In their statistics, the Berlin police categorise racist attacks as “rightwing politically motivated crime”. Crimes of this type have been rising for years. In 2019, the number of rightwing crimes reported in Berlin grew from 1,789 to 1,932, a rise of 8 per cent. The number of such crimes resulting in bodily harm rose from 105 cases in 2018 to 115 in 2019. The numbers confirm K.’s hunch that racism has gotten worse in Berlin over recent years.

Reach Out Berlin also compiles statistics on rightwing crimes. The charity monitors police reports and local media and chronicles all cases on its website. The litany of crimes makes for depressing reading.

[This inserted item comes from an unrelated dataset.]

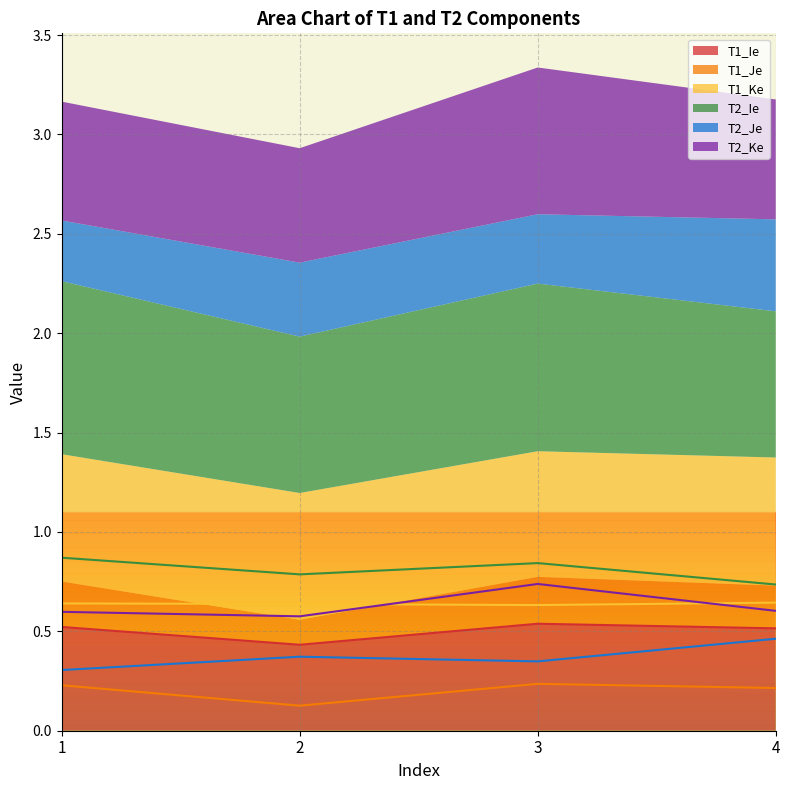

At which category does T2_Je reach its first local peak?

2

Their number are slightly higher than the official figures, Seyb says. She believes the true number is even higher. She suspects that a lot of racist or xenophobic crimes aren’t reported to anyone.

K. is resolved to not let this brutal act of violence disrupt her life too much. For one, she is taking steps to ensure her personal safety on the streets of Berlin. “I bounce back easily. I know I will be looking over my shoulder over the next few months. I’m going to buy pepper spray.”